Multicast/Group Transmission: Segmentation allows coverage of wide, irregular user distributions, supporting both multicast rate maximization and max-min fairness (e.g., element-wise AO/MM) (Shan et al., 31 May 2025, Zhao et al., 20 Aug 2025).
Integrated Sensing and Communication (ISAC): Joint digital-transmit and pinching beamforming over segmented architectures yields CRB-minimizing position/sensing accuracy under communication constraints, significantly outperforming massive MIMO baselines (Li et al., 27 Aug 2025, Wang et al., 21 May 2025).
Energy-Efficient and UAV-Driven Links: Dual-scale segmentation reduces both flight path and communication energy in UAV delivery by enabling “beam duplication” at each delivery node with segment-local activation, substantially improving overall system efficiency (Lv et al., 30 Sep 2025, Gan et al., 31 Oct 2025).
Internet of Things (IoT): Segmentation enables partial, optimized coverage with analytic calculation of outage probability and average rate. The optimal segment length (coverage) is a function of propagation loss and region geometry for practical deployment (Zhang et al., 5 Sep 2025).

Design guidelines arising from these applications emphasize maximizing the number of controllable segments subject to control/hardware cost, and matching per-segment parameters ( $N$ , $L$ , etc.) to propagation and interference environments.

6. Implementation, Protocol Design, and Future Directions

Practical realization of segmented PASS involves joint advances in mechanical actuation (motorized slides, piezoelectric tuning), low-loss materials, power/latency-aware control protocols, and scalable RF chain integration.
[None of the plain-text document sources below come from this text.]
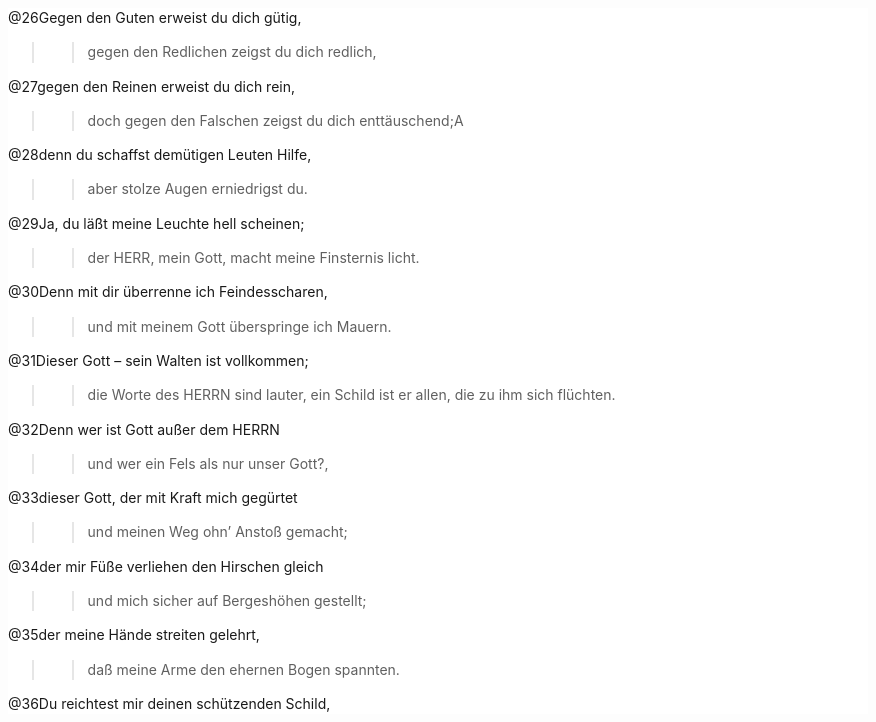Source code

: </blockquote>
@26Gegen den Guten erweist du dich gütig,
<blockquote>
<blockquote>
gegen den Redlichen zeigst du dich redlich,
</blockquote>
</blockquote>
@27gegen den Reinen erweist du dich rein,
<blockquote>
<blockquote>
doch gegen den Falschen zeigst du dich enttäuschend;<span data-param="f3_19_18_27A" class="fussnote">A</span>
</blockquote>
</blockquote>
@28denn du schaffst demütigen Leuten Hilfe,
<blockquote>
<blockquote>
aber stolze Augen erniedrigst du.
</blockquote>
</blockquote>
@29Ja, du läßt meine Leuchte hell scheinen;
<blockquote>
<blockquote>
der HERR, mein Gott, macht meine Finsternis licht.
</blockquote>
</blockquote>
@30Denn mit dir überrenne ich Feindesscharen,
<blockquote>
<blockquote>
und mit meinem Gott überspringe ich Mauern.
</blockquote>
</blockquote>
@31Dieser Gott – sein Walten ist vollkommen;
<blockquote>
<blockquote>
die Worte des HERRN sind lauter,
ein Schild ist er allen, die zu ihm sich flüchten.
</blockquote>
</blockquote>
@32Denn wer ist Gott außer dem HERRN
<blockquote>
<blockquote>
und wer ein Fels als nur unser Gott?,
</blockquote>
</blockquote>
@33dieser Gott, der mit Kraft mich gegürtet
<blockquote>
<blockquote>
und meinen Weg ohn’ Anstoß gemacht;
</blockquote>
</blockquote>
@34der mir Füße verliehen den Hirschen gleich
<blockquote>
<blockquote>
und mich sicher auf Bergeshöhen gestellt;
</blockquote>
</blockquote>
@35der meine Hände streiten gelehrt,
<blockquote>
<blockquote>
daß meine Arme den ehernen Bogen spannten.
</blockquote>
</blockquote>
@36Du reichtest mir deinen schützenden Schild,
Protocols such as STT, SAT, STA, SAA define tradeoffs in pre-deployment, actuation delay, and PA count, with empirical results identifying SAT as the energy-optimal protocol (Gan et al., 31 Oct 2025).

Challenges and open lines:

High-speed, scalable position control and real-time group reconfiguration.
Wideband, frequency-selective operation with per-segment phase correction and inter-segment recombination.
Distributed, cell-less architectures using physically separated segments for collaborative cell-free MIMO and ISAC (Bereyhi et al., 5 Mar 2025, Li et al., 27 Aug 2025).
Analytical optimization for large networks, including robustness to shadowing, mobility, and segment failure.
Integrating advanced hardware models (e.g., coupled-mode, full-EM solvers) to improve model–hardware correspondence at sub-mm scale (Wang et al., 9 Feb 2025, Xiao et al., 27 May 2025).

Segmented PASS defines the current state-of-the-art for reconfigurable, low-overhead, and highly adaptable antenna array architectures, offering a scalable solution for high-DoF, user-centric, energy-efficient, and secure wireless links in next-generation communication and sensing systems.